Problem to work on:
Output exactly the lines below, starting with the line that has "vfov_deg: 58.4" and going on through the line that has "f_number: 2.4", both included, and no other lines.

Records:
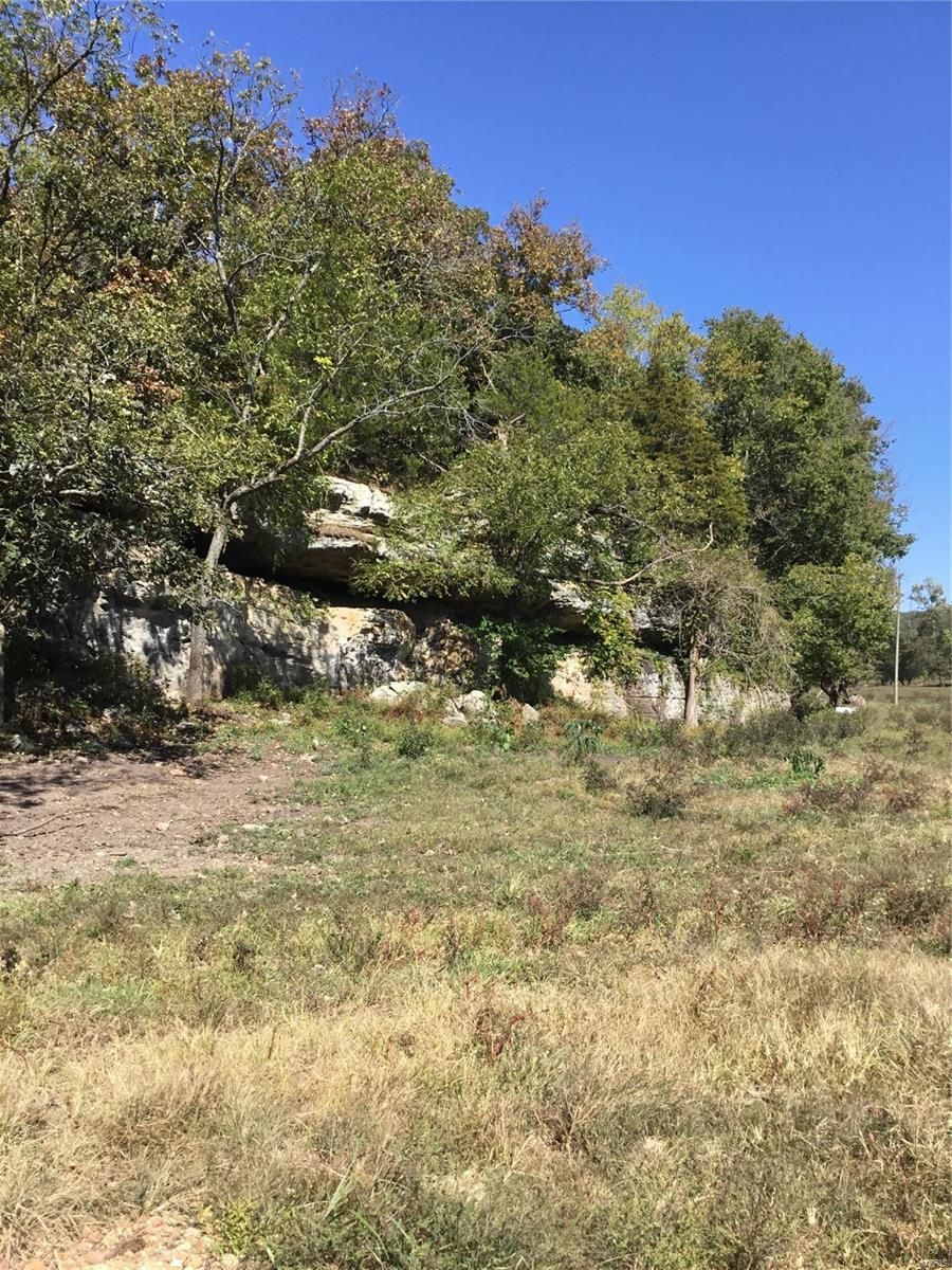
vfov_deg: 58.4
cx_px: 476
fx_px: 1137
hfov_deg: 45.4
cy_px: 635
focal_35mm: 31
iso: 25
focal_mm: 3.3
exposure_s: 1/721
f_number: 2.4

==

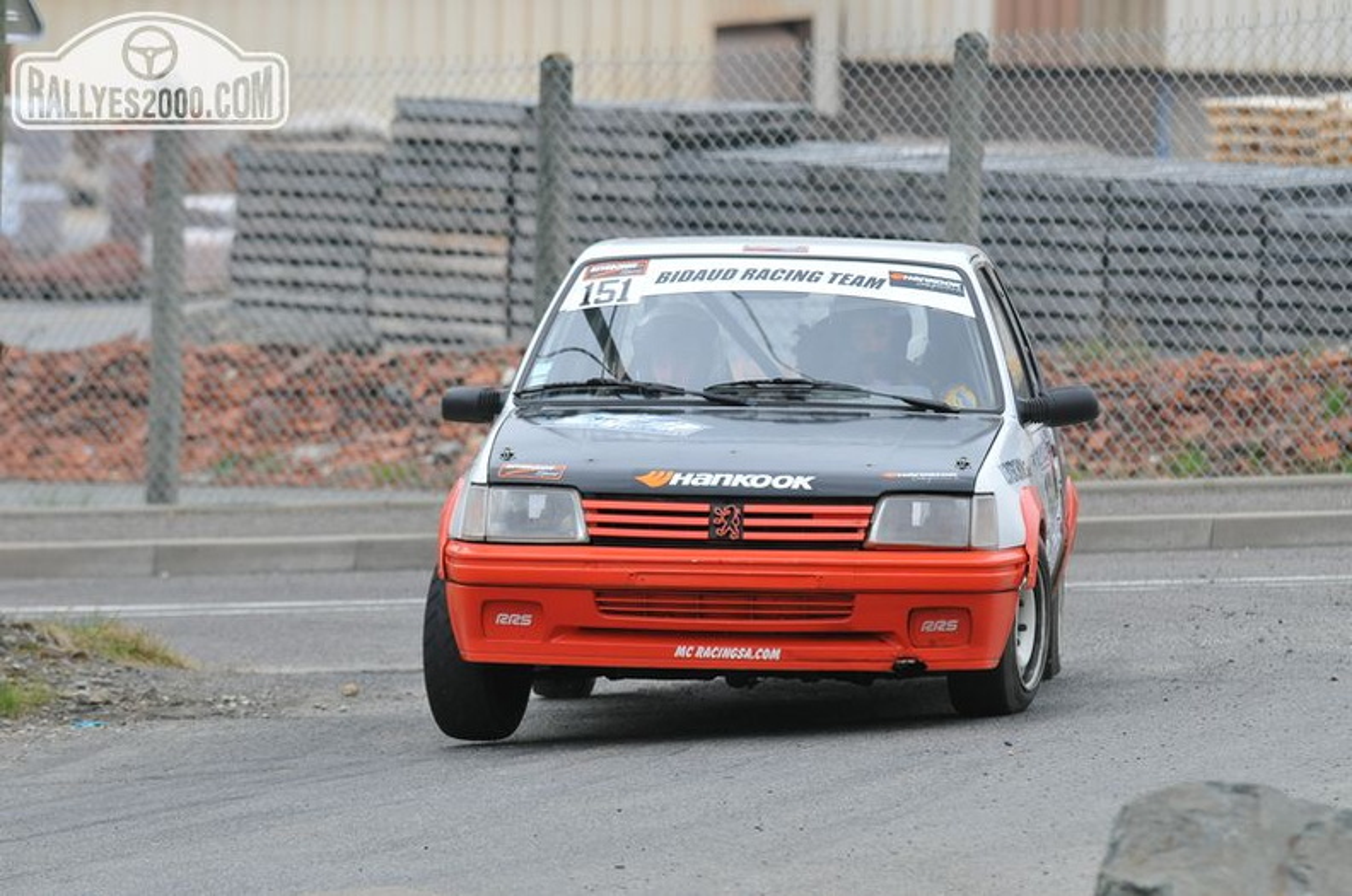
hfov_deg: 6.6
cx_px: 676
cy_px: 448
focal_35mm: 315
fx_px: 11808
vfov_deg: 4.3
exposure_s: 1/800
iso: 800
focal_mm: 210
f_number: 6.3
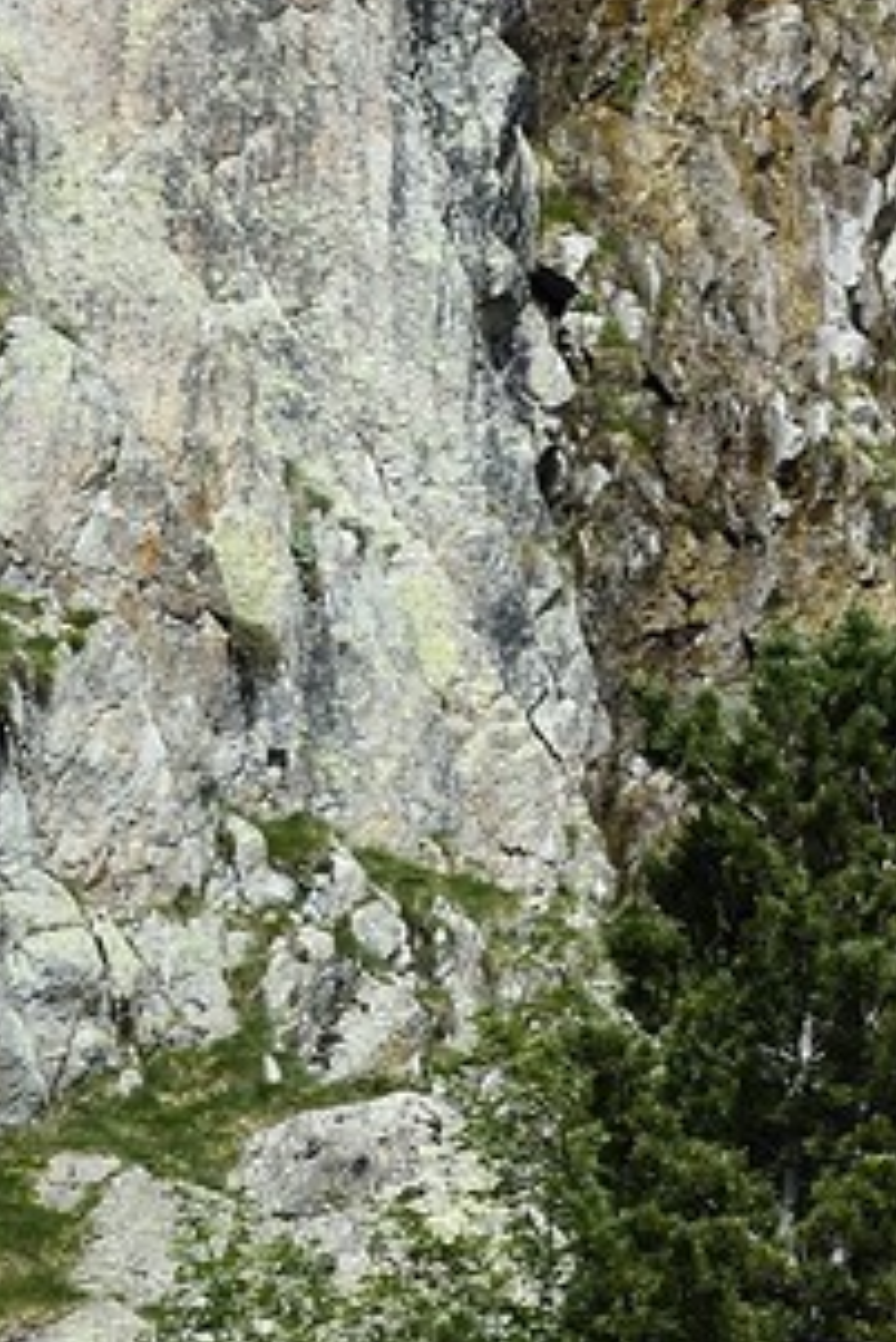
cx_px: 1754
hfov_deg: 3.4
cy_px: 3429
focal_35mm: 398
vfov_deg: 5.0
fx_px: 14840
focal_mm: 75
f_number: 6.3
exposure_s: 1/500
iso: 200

Exercise response:
vfov_deg: 58.4
cx_px: 476
fx_px: 1137
hfov_deg: 45.4
cy_px: 635
focal_35mm: 31
iso: 25
focal_mm: 3.3
exposure_s: 1/721
f_number: 2.4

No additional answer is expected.